# Repainting Fisher plow.



## Pat M (Oct 19, 2005)

So has anyone stripped and repainted or actually shot the frame with either Herculiner or some sort or rubberized undercoating or what they use to spray truck beds with. I bought a used plow last year and looking at it before the snow starts to fall the paint is flaking.
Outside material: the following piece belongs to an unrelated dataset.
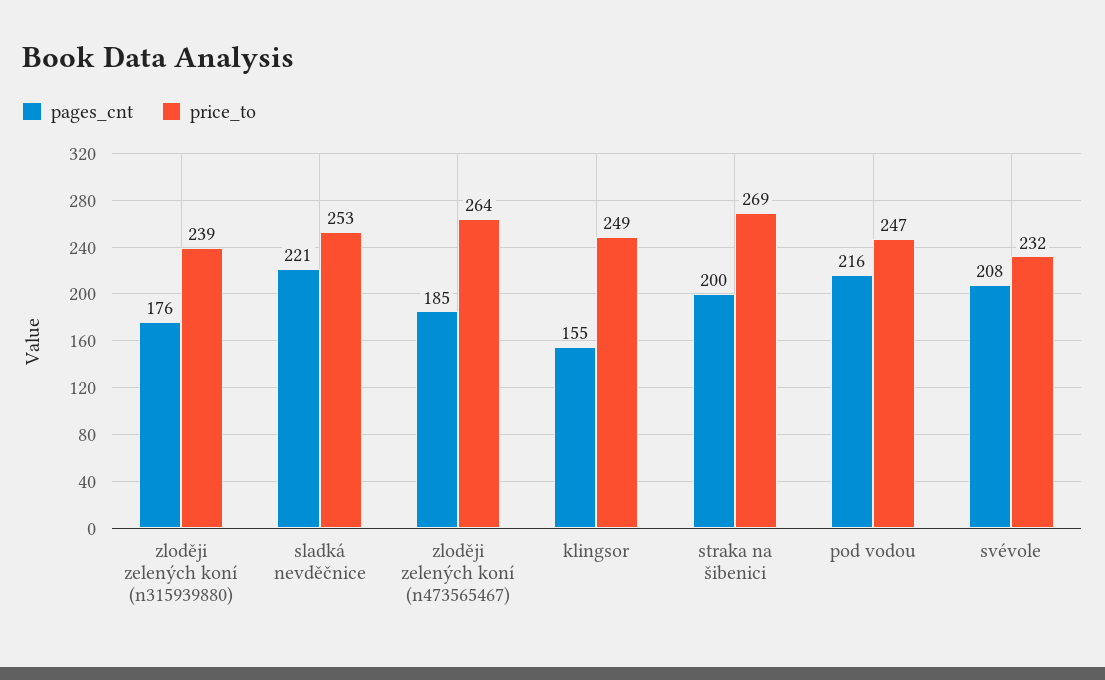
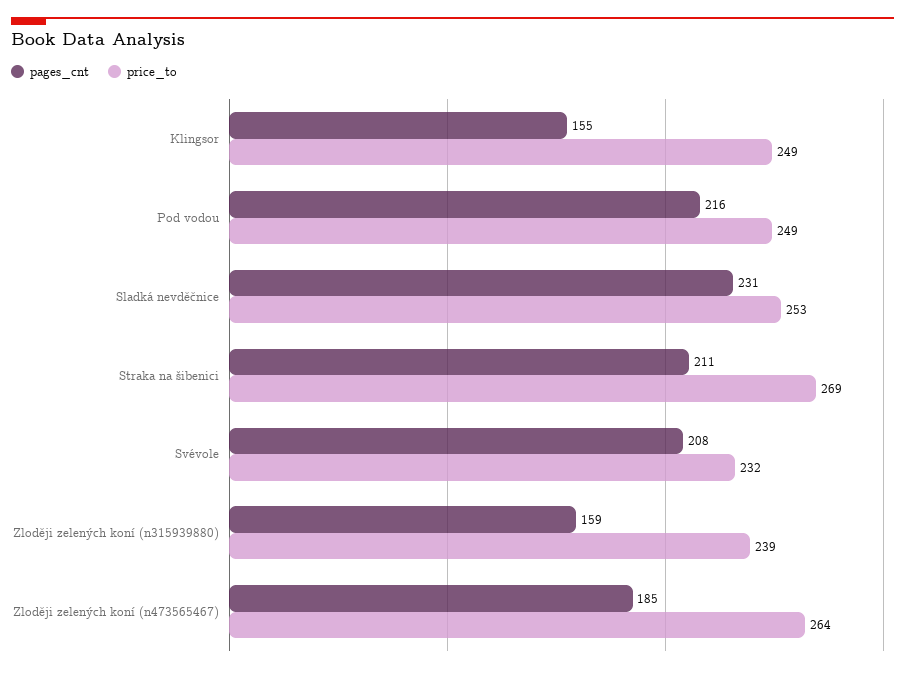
pages_cnt, zloději zelených koní (n315939880): 176 -> 159
pages_cnt, sladká nevděčnice: 221 -> 231
pages_cnt, straka na šibenici: 200 -> 211
price_to, pod vodou: 247 -> 249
Wondering if anyone has stripped off the old paint and what they have used to repaint them frame with and even the blade.


----------



## ibelee (Dec 7, 2004)

*Fisher Plow Paint*

I did one.
Had it blasted down to bare metal.
Painted the blade w/ Fisher OEM Paint.
Painted the frame with Black Rustolem.
New Fisher Stickers I bought on ebay.
Looks Brand New.


----------



## BJH Snow (Dec 18, 2003)

I completelty went through my Fisher two years ago, where I sandblasted the entire plow and brought it back to metal. I had a friend who owned a body shop prime and repaint the plow with black powder coat and then put on the fisher yellow on the front face and replaced the logo's. It still looks great today. I have heard of guys who have used the truck bed liner, but didn't use the texture to keep it smooth.


----------



## DeereFarmer (Dec 12, 2005)

Don't use bedliner material. I have seen that and it comes out really bad. All the snow sticks to it. I sanded mine down with a wire brush on a drill (didn't have access to a sandblaster) and applies a gery primer and then a pint of Fisher yellow with the storm guard. I did the same with the frame, but painted it black. Popped on a decal and I was set to go. Took some time, but lasted all winter without a scratch.


----------



## snowcan (Sep 28, 2006)

Rust paint like tremclad works great, easy to touch up and cheapest, thin it out a bit with paint thinner if you spray it, about 8 to 1.


----------



## Flipper (Nov 1, 2001)

Fisher paint is a waste of money. We shoot them with Rustoleum Safety Yellow over a medium quality primer after sandblasting. The most you will get it maybe 4 years, just to abrasive of an enviroment for paint to last, even the powdercoat will wear thin if it doesn't start peeeling.


----------



## RODJ (Dec 11, 2004)

*Painting Plow*

Need To Paint Plow Is Rustolem Paint Okay To Paint Blade. If Not What Should I Use


----------



## BJH Snow (Dec 18, 2003)

RODJ,

Yes, Rustoleum paint would work fine for repainting your plow.


----------



## john boardman (Sep 25, 2006)

Sandpaper works great on the black push bars, frame etc. then spray with Napa's Rust Treatment dry 24hrs coat with black semigloss matches nearly perfect I cant tell where I painted and where I didn't. I also blasted my blade (Boss) brother in law is a body guy and had Base/Clear leftover from the other brother in laws screwup in his 05 Silverado (Victory Red) Blade now has Victory Red Base and 5 coats of clear. Slapped on new sticker and damn it's pretty. Touch up can now be done with factory GM touch up bottle.  If it can get through all the clear coat.


----------



## Bryan C. King (Jan 19, 2004)

ibelee said:


> Had it blasted down to bare metal.


How much did it cost to have it blasted


----------



## BJH Snow (Dec 18, 2003)

*Sandblasting*

I had my plow sandblasted two years ago and had a local body shop do it for me and I paid $150 to blast it and prime the plow.


----------



## Nascar24 (Feb 11, 2006)

Bryan C. King said:


> How much did it cost to have it blasted


Hi

I just did a 71/2 Fisher MM1 completely tore it down and had it completely sandblasted , cost me $300, I finished painting it a couple of day's ago and I'm in the process of re-assembling as I write this response.


----------



## john boardman (Sep 25, 2006)

$ 50.00 (blade only) by a guy with an industrial blaster who normally blasts equiptment for farmers. I was going to do it myself but the silica sand alone would have cost me around 35.00


----------